▸ **Selected excerpt**:
------------------------------------------------

Reexamination Certificate

active

06829439

ABSTRACT:

FIELD OF THE INVENTION
The invention is related to free-space optical communications systems and may be used for two-way information transfer between remote objects without use of wires and/or optical fibers, including the case when multiple users are taking part in the information exchange, e.g. if network (mesh) technologies are used for information transfer, or if point-to-multipoint technology is implemented for a two-way information exchange between a base station and several subscribers.
BACKGROUND
The modern information age has developed a pattern of continually increasing demand for communication capacity. A variety of optical fiber and wired technologies now provide high bandwidth with attendant high data rates for communications to customer premises, but installation of such facilities is not practical in all locations. In many major population centers, installation of a new physical facility of this type requires underground installation with a high construction cost. The construction and the attendant requirement for local government approval impose considerable time delays. In many instances, the actual available capacity through long delayed deployments lags far behind the ever-increasing demand. Radio frequency (RF) wireless solutions reduce the time, complexity and cost of installation, but those solutions are inherently limited by their use of shared RF spectrum. As the number of users on a given piece of spectrum grows, the average capacity available to any one user declines.
Free-space optical communications systems offer two-way information transfer between remote objects without use of wires and/or optical fibers. Because such systems can implement point to point links to the individual customer premises, such systems are not subject to the limits of shared capacity, as in the existing RF wireless technologies. Free-space optical communications systems may implement network (mesh) technologies for information transfer or point-to-multipoint technology for a two-way information exchange.

------------------------------------------------

▸ **Information provided**:

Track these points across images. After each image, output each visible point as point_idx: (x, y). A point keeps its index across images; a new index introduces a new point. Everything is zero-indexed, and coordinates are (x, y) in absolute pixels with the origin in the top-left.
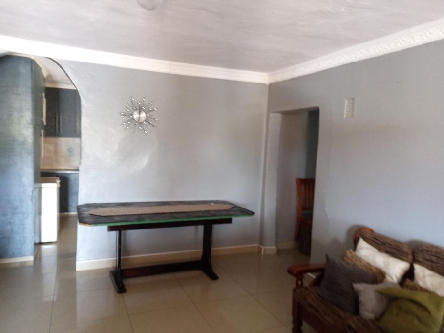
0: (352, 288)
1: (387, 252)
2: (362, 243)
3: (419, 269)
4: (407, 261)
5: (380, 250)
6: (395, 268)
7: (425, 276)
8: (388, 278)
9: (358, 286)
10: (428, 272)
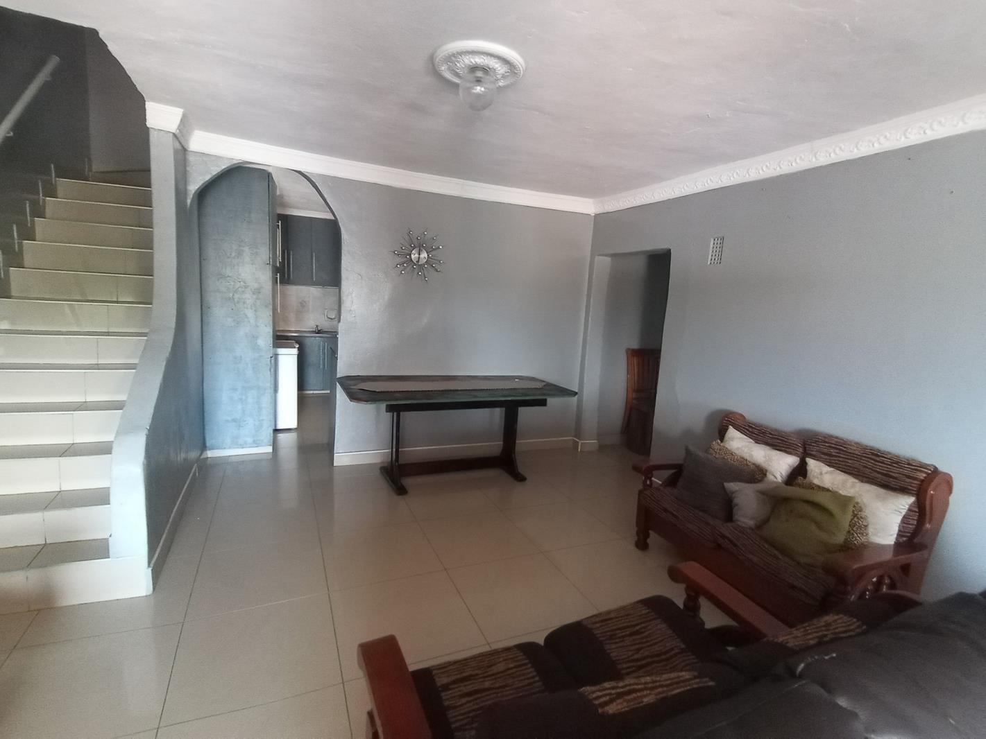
0: (723, 487)
1: (767, 444)
2: (732, 432)
3: (812, 464)
4: (796, 455)
5: (757, 441)
6: (780, 464)
7: (821, 473)
8: (770, 477)
9: (731, 486)
10: (826, 469)
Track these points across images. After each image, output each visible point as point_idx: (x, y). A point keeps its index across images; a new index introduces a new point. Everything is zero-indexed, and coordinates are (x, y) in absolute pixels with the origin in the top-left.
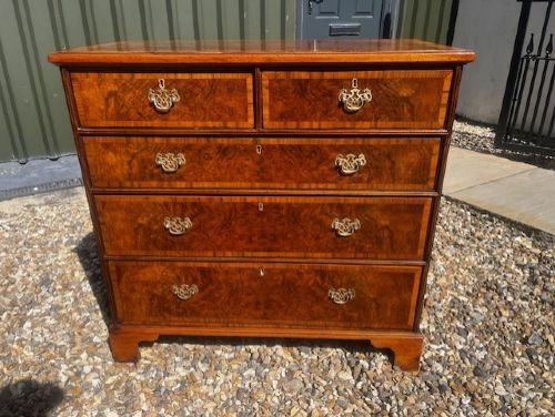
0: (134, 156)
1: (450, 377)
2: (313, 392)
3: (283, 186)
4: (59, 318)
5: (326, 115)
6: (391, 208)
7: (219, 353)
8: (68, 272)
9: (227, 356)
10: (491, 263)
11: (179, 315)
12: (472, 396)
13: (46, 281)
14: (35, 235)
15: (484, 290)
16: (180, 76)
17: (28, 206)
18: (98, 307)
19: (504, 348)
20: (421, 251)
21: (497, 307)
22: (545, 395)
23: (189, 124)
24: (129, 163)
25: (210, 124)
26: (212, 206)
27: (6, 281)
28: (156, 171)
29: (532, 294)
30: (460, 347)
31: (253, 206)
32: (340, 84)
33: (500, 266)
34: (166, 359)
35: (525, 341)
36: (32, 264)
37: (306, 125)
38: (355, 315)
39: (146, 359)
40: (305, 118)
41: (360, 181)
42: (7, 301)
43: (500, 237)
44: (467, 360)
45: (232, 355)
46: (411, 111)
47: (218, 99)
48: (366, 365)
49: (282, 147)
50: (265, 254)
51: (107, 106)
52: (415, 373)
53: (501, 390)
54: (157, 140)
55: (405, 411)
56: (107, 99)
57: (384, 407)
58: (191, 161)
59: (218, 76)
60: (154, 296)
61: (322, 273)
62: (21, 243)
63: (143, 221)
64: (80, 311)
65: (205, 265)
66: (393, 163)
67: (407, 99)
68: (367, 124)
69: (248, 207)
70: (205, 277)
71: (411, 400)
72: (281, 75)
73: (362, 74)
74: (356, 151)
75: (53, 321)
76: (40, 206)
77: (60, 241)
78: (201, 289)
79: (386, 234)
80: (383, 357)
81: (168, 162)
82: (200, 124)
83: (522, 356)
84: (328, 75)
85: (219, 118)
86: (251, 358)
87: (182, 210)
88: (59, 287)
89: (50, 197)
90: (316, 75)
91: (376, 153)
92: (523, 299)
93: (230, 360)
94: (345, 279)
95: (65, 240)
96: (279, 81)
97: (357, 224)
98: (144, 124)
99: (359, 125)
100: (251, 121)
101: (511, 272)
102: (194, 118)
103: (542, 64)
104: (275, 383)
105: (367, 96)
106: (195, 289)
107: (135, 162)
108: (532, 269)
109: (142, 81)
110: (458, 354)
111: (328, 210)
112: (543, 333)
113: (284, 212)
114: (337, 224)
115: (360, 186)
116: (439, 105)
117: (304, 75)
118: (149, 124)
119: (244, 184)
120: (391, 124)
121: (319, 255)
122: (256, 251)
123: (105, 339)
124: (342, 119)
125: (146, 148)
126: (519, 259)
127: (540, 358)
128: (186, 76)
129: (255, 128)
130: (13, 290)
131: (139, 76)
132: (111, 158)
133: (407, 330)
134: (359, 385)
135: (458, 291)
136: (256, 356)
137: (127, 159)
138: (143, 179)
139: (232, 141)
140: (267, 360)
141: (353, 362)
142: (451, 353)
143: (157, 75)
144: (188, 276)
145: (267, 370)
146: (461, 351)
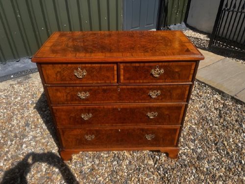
0: (68, 93)
1: (188, 161)
2: (139, 170)
3: (128, 102)
4: (36, 142)
5: (145, 78)
6: (169, 108)
7: (102, 154)
8: (36, 120)
9: (105, 156)
10: (204, 107)
11: (87, 145)
12: (196, 168)
13: (27, 125)
14: (17, 100)
15: (201, 121)
16: (87, 65)
17: (11, 85)
18: (51, 136)
19: (208, 147)
20: (180, 121)
21: (206, 129)
22: (222, 167)
23: (91, 82)
24: (66, 96)
25: (99, 82)
26: (100, 109)
27: (10, 126)
28: (77, 98)
29: (219, 122)
30: (192, 148)
31: (116, 109)
32: (151, 67)
33: (208, 109)
34: (82, 159)
35: (216, 144)
36: (19, 115)
37: (138, 81)
38: (155, 143)
39: (75, 159)
40: (137, 79)
41: (158, 99)
42: (13, 134)
43: (208, 95)
44: (195, 153)
45: (107, 156)
46: (179, 76)
47: (102, 73)
48: (158, 158)
49: (128, 89)
50: (121, 124)
51: (57, 76)
52: (176, 160)
53: (207, 166)
54: (78, 88)
55: (173, 177)
56: (56, 74)
57: (165, 175)
58: (92, 94)
59: (102, 65)
60: (77, 139)
61: (143, 130)
62: (12, 105)
63: (73, 115)
64: (44, 138)
65: (97, 129)
66: (171, 93)
67: (177, 72)
68: (162, 81)
69: (114, 109)
70: (97, 133)
71: (175, 172)
72: (128, 65)
73: (160, 64)
74: (157, 89)
75: (34, 143)
76: (16, 84)
77: (28, 103)
78: (96, 136)
79: (167, 116)
80: (164, 154)
81: (82, 95)
82: (95, 82)
83: (215, 150)
84: (147, 64)
85: (103, 79)
86: (115, 156)
87: (88, 111)
88: (33, 127)
89: (19, 80)
90: (142, 64)
91: (165, 90)
92: (216, 125)
93: (107, 157)
94: (151, 132)
95: (30, 102)
96: (127, 67)
97: (156, 114)
98: (72, 82)
99: (158, 81)
100: (116, 80)
101: (212, 112)
102: (93, 80)
103: (231, 13)
104: (125, 167)
105: (162, 71)
106: (93, 137)
107: (69, 95)
108: (220, 110)
109: (71, 67)
110: (191, 151)
111: (146, 110)
112: (223, 141)
113: (128, 110)
114: (149, 114)
115: (158, 101)
116: (190, 74)
117: (137, 65)
118: (74, 82)
119: (113, 102)
120: (171, 81)
121: (142, 124)
122: (117, 123)
123: (57, 151)
124: (152, 79)
125: (73, 90)
126: (215, 105)
127: (221, 151)
128: (90, 65)
129: (117, 82)
130: (14, 129)
131: (69, 65)
132: (59, 94)
133: (174, 146)
134: (156, 166)
135: (192, 123)
136: (117, 155)
137: (65, 94)
138: (72, 101)
139: (108, 87)
140: (121, 158)
141: (153, 156)
142: (189, 150)
143: (77, 65)
144: (90, 132)
145: (121, 162)
146: (192, 149)
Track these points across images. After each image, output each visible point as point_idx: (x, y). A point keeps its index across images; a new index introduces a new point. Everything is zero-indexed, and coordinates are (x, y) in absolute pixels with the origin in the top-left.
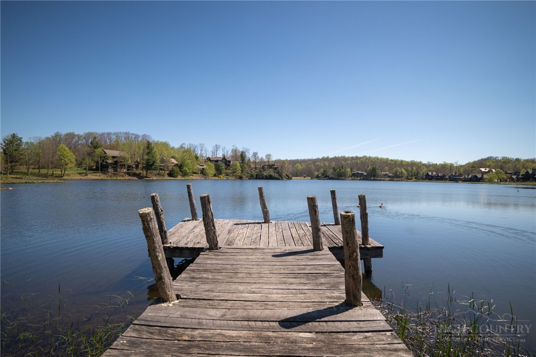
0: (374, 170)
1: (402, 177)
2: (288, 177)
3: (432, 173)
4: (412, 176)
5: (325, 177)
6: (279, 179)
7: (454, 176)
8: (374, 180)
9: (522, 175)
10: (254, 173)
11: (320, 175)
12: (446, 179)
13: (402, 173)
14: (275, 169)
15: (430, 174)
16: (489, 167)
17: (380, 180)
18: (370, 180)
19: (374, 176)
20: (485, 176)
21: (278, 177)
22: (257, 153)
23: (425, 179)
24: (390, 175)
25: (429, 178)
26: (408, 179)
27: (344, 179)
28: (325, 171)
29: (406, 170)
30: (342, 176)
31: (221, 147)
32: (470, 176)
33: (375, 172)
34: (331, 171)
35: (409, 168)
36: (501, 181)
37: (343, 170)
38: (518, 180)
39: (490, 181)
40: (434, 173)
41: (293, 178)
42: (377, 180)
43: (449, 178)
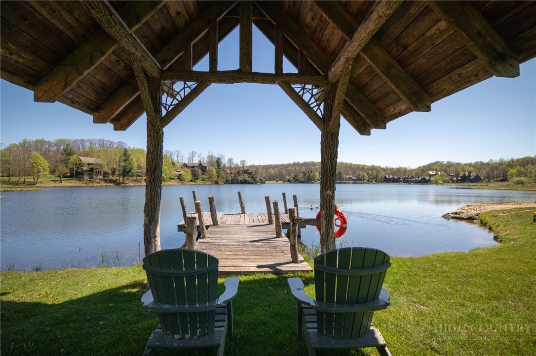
0: (339, 174)
1: (364, 180)
2: (262, 181)
3: (389, 176)
4: (372, 179)
5: (296, 181)
6: (253, 183)
7: (407, 178)
8: (339, 183)
9: (461, 177)
10: (230, 178)
11: (291, 179)
12: (401, 181)
13: (364, 176)
14: (250, 174)
15: (387, 177)
16: (435, 170)
17: (345, 183)
19: (340, 179)
20: (432, 178)
21: (253, 181)
22: (232, 159)
23: (383, 182)
24: (353, 178)
25: (386, 180)
26: (369, 181)
27: (313, 183)
28: (295, 176)
29: (368, 174)
30: (311, 180)
31: (197, 154)
32: (420, 179)
33: (341, 175)
35: (370, 172)
36: (444, 182)
37: (312, 175)
38: (458, 181)
39: (436, 183)
40: (391, 176)
41: (266, 182)
42: (342, 183)
43: (403, 180)
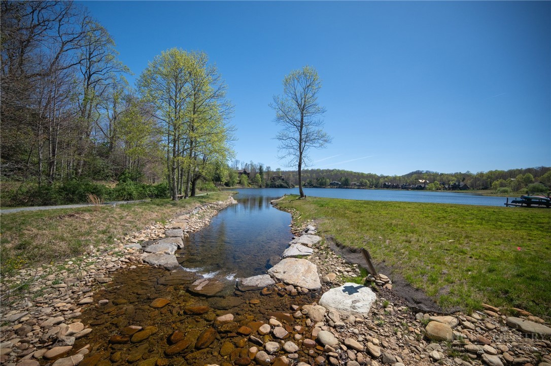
0: (347, 180)
1: (366, 186)
2: (293, 186)
4: (373, 185)
6: (287, 188)
7: (405, 185)
8: (346, 188)
9: (452, 186)
10: (269, 182)
12: (399, 188)
13: (366, 183)
14: (283, 179)
15: (387, 183)
16: (426, 179)
17: (351, 188)
18: (344, 188)
19: (347, 185)
20: (427, 186)
21: (287, 186)
23: (383, 188)
24: (357, 184)
25: (386, 187)
26: (370, 187)
27: (324, 188)
29: (369, 181)
30: (323, 185)
32: (416, 186)
33: (348, 182)
34: (315, 181)
35: (370, 179)
36: (437, 189)
37: (324, 181)
38: (449, 189)
39: (430, 189)
40: (390, 183)
41: (296, 186)
42: (349, 188)
43: (402, 187)
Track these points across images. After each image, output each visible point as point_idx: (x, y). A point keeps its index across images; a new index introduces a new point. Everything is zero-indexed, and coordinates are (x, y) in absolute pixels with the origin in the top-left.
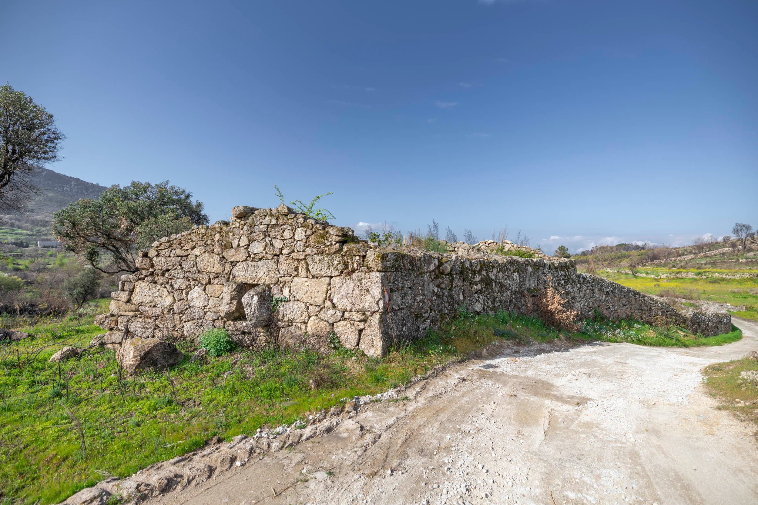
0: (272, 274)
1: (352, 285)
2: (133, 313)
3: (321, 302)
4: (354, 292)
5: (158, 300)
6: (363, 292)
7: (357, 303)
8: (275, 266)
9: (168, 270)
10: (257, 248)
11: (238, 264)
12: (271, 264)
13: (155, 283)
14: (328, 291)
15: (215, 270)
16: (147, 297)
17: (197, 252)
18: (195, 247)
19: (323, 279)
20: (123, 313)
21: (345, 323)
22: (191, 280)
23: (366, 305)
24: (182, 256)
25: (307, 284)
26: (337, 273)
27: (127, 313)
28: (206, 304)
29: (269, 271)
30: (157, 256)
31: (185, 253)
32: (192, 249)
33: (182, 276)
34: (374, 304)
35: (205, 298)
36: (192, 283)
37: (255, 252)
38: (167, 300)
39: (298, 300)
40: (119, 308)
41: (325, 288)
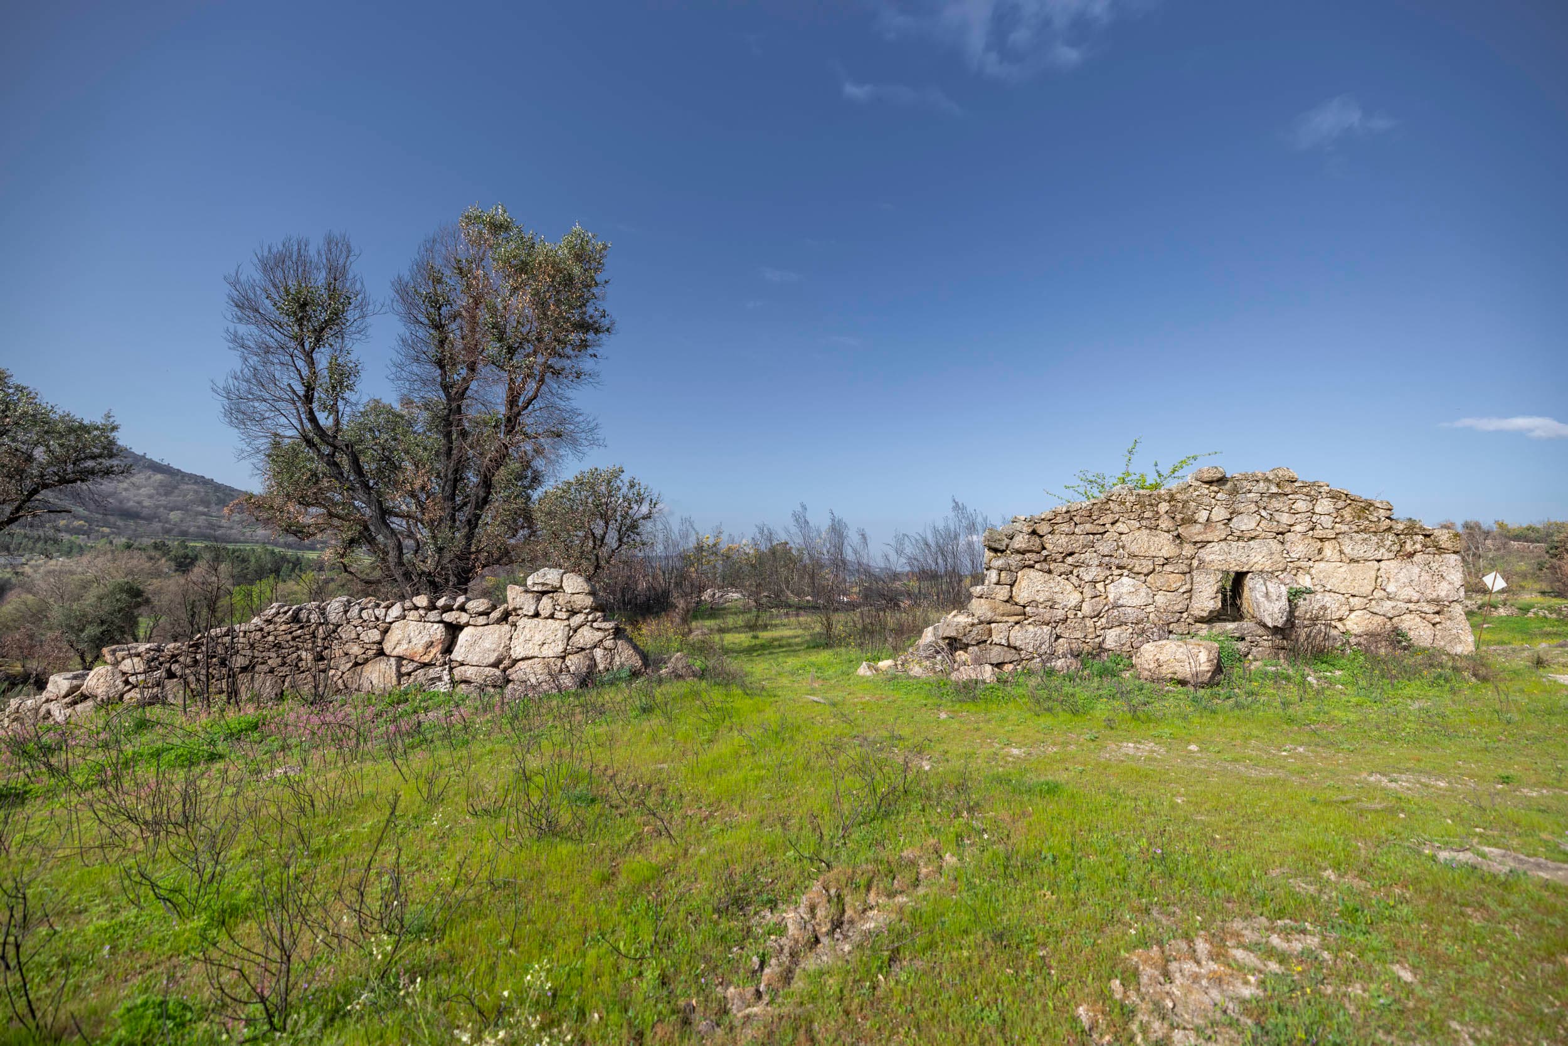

------------------------------------------------

▸ **Work task**:
Reproduce the passage of the patent excerpt on free-space optical communications, starting at "FIELD OF THE" and ending at "and several subscribers.".

▸ **Exercise result**:
FIELD OF THE INVENTION
The invention is related to free-space optical communications systems and may be used for two-way information transfer between remote objects without use of wires and/or optical fibers, including the case when multiple users are taking part in the information exchange, e.g. if network (mesh) technologies are used for information transfer, or if point-to-multipoint technology is implemented for a two-way information exchange between a base station and several subscribers.